E Francesca Mambro? Una singolare «missina rossa», filo-israeliana, ultra popolare, e arrabbiata contro tutto e tutti. «Detestavamo i sanbabilini. Se c’era una sciopero, mentre loro difendevano il padrone, noi difendevamo gli operai». Anche il rapporto di amore-odio con il Msi dove entrambi crescono, Colombo lo legge in chiave psicologico-generazionale. Quando il gruppo dei Nar entra nella lotta armata - racconta Fioravanti a Colombo - «I segretari di sezione non riuscivano a controllarci ma neppure ci denunciavano». Carminati spiega il suo progetto di vita a Fioravanti: «Violare tutti gli articoli del codice penale».
Poi Colombo entra nel merito del processo. I giudici sostengono, per esempio, che l’assalto dei Nar con bombe Srcm alla sezione del Pci Esquilino nel 1979 era una prova generale della strage, un anno prima? Lui prova a dimostrare che si trattava di una rappresaglia per l’omicidio Cecchin e che Valerio era contrario. I giudici sostengono che il testimone-chiave dell’accusa, Massimo Sparti, è attendibile? Colombo ricostruisce il suo identikit di filonazista, ladro e scassinatore che aveva rapinato percosso a sangue una coppia di collezionisti numismatici perché erano ebrei. E ricostruisce i misteri della sua scarcerazione. E l’assassinio del leader del movimento di estrema destra Terza posizione, «Ciccio» Mangiameli, che secondo i giudici era un testimone scomodo? Si tratta di un chiaro caso di faida politica.
Un intero capitolo è dedicato ad un altro testimone importante del processo, Angelo Izzo, ex massacratore del Circeo, l’uomo che ha accusato come esecutore materiale Ciavardini. Ma come arriva a questa conclusione Izzo? Lo racconta ai giudici, riferendo una tortuosa vicenda non confermata dall’unico teste ancora in vita, l'ex Nar Massimo Cavallini. Infine, la vicenda più discussa, quella del depistaggio per cui è stato condannato Licio Gelli. Una valigetta carica di esplosivo, armi, biglietti intestati a due cittadini stranieri, che secondo i giudici serviva a scagionare i Nar e a mettere la polizia su una pista internazionale. Colombo ha buon gioco a dimostrare che non aveva senso metterlo in campo nel 1981, per scagionare Fioravanti e Mambro, se all’epoca i due non erano nemmeno inquisiti. Insomma, Storia nera ha tutti i pregi e i difetti del libro «a tesi», anche se è scritto con grande arguzia investigativa, e se produce un’imponente mole di elementi.

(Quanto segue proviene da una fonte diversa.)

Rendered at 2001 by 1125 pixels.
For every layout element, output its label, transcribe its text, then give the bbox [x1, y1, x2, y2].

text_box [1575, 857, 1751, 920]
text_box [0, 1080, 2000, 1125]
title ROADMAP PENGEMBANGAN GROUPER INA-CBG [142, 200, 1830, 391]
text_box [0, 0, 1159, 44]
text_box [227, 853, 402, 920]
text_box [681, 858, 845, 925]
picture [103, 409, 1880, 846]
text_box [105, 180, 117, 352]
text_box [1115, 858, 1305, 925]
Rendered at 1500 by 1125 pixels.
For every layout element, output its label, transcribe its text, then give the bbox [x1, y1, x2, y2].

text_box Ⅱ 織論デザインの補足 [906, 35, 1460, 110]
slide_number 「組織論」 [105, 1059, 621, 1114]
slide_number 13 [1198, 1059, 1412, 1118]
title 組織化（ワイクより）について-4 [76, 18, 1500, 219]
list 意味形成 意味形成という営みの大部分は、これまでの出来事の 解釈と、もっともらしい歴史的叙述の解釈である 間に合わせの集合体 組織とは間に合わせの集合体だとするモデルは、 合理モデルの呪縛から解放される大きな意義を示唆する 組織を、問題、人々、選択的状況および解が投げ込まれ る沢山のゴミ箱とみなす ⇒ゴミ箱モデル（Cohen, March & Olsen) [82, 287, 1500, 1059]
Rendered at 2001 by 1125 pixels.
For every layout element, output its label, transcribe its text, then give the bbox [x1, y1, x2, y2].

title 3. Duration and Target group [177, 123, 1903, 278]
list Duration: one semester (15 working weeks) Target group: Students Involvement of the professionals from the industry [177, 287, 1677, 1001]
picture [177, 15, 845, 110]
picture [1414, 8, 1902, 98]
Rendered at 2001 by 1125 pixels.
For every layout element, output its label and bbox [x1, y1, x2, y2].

Se c’è un capitolo che può apparire meno convincente, per esempio, è quello delle cosidette «piste alternative», in cui Colombo produce anche elementi nuovi per sostenere la tesi del terrorismo arabo che che insanguinava l’Europa in quegli anni. Ma in ogni caso, visto che parliamo di un giallo che è anche processuale, non bisogna mai dimenticare che l’onere della prova non spetta alla difesa, ma all’accusa.